Matthew Urwin
- Born: 17 April 2005 (age 21) Bearsden, Scotland
- Height: 1.80 m (5 ft 11 in)
- Weight: 81 kg (12 st 11 lb)
- School: St. Aloysius College
- University: Strathclyde University

Rugby union career
- Position: Fly Half

Amateur team(s)
- Years: Team / Apps / (Points)
- -: West of Scotland
- 2024: Strathclyde University

Senior career
- Years: Team / Apps / (Points)
- 2023-: Glasgow Warriors / 1 / (0)

Super Rugby
- Years: Team / Apps / (Points)
- 2023: Future XV / 8

International career
- Years: Team / Apps / (Points)
- 2023: Scotland 7s Youth
- 2023: Scotland U18
- 2024-25: Scotland U20 / 11 / (27)
- 2024-25: Emerging Scotland / 2 / (2)

= Matthew Urwin (rugby union) =

Scottish rugby union player

Matthew Urwin (born 17 April 2005) is an Emerging Scotland international rugby union player. He plays for Glasgow Warriors. He previously played for Future XV in the Super Series and the amateur sides West of Scotland and Strathclyde University RFC. He was a gold medal winner for Scotland at the 2023 Youth Commonwealth Games playing in the Scotland 7s team.

==Rugby Union career==

===Amateur career===

He went to St Aloysius' College and played rugby for the school.

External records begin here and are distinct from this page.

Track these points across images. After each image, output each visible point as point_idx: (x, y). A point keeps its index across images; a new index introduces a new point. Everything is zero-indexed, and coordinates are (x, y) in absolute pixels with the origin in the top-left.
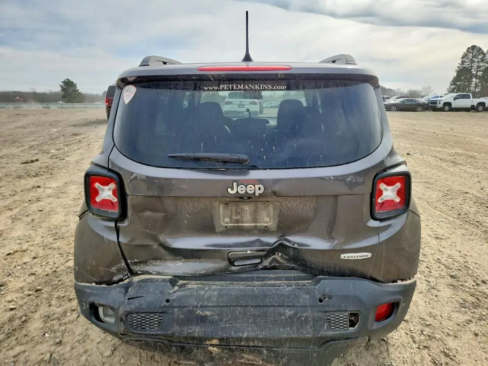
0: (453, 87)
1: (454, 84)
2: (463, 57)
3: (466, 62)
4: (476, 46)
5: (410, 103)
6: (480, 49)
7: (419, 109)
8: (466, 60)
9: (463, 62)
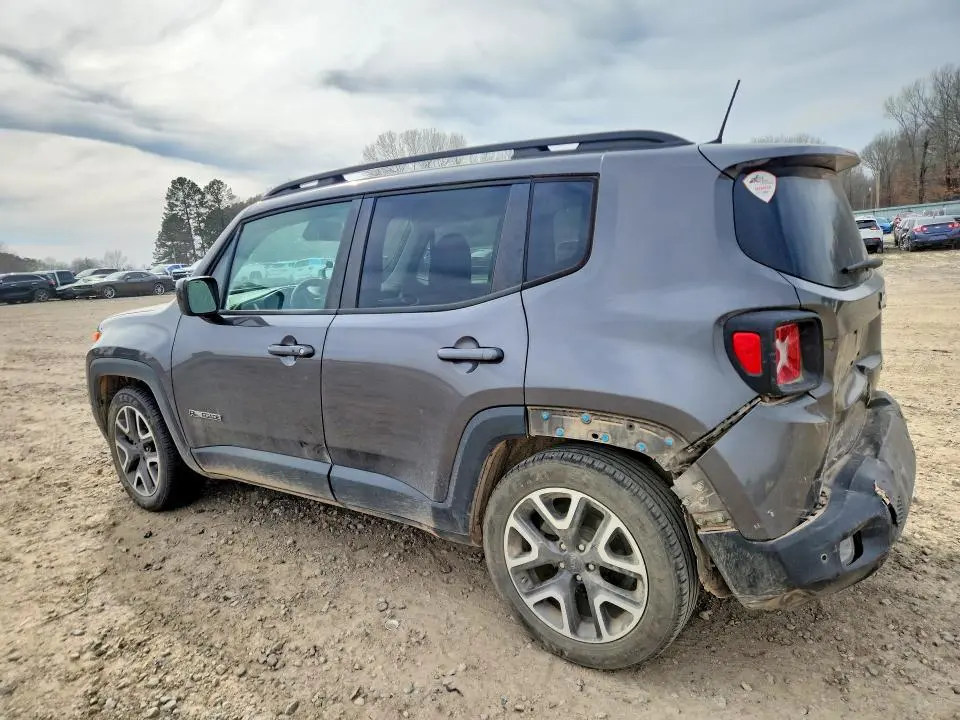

He played for West of Scotland.

While at university he played for Strathclyde University RFC.

===Professional career===

He captained the Future XV side in the Super Series.

He entered the Glasgow Warriors academy in 2023.

He was named in various friendly matches for Glasgow Warriors 'A' for their matches against Super Series in 2024. He scored a conversion in Glasgow's last match against the Ayrshire Bulls on 25 May 2024 in a 24–17 win.

The following season he played in the Glasgow 'A' match against Edinburgh 'A' scoring two conversions in a 33–14 loss on 27 September 2024. He later played in the win in Italy against Benetton U23 on 6 May 2025, again scoring two conversions. He scored two conversions in the following Glasgow 'A' match against the Georgian side Black Lion on 22 May 2025.

He made his first start in the full Glasgow Warriors side in the pre-season match against Bath on 6 September 2025. He scored a conversion in Glasgow Warrior's pre-season win over Northampton Saints on 12 September 2025. Another 'A' match on 25 October 2025 against Edinburgh 'A' saw Urwin score another conversion.

Urwin made his competitive debut on 30 January 2026 against Irish side Munster at Scotstoun Stadium. The Warriors won the match with a bonus point win, running out 31–22 winners.

Franco Smith said of Urwin before his competitive debut:
He is a good footballer. He's grown. He also worked really hard in the gym to get his weight up to professional rugby standards. He's got all the potential. Matty is maturing nicely from a decision-making position. So he understands well what we want to do and we'd like to see if he can progress.

Urwin became Glasgow Warrior No. 374. On 19 March 2026 he graduated out of the Warriors academy and signed a professional contract with the club.

===International career===

He represented the youth Scotland 7s side at the 2023 Youth Commonwealth Games. Scotland were successful in the tournament and Urwin - along with his now Glasgow Warriors team-mates Johnny Ventisei and Fergus Watson in the 7s side - won the gold medal for Scotland in the Games.

He was capped for Scotland U18 in the 2023 Under 18 Six Nations.

He was capped for Scotland U20 in 2024 and 2025.

He was capped for Emerging Scotland in the match against Italy U23 in December 2024. He played in their next match against Tonga XV scoring a conversion.

==Academic career==

He studied accountancy and finance at Strathclyde University.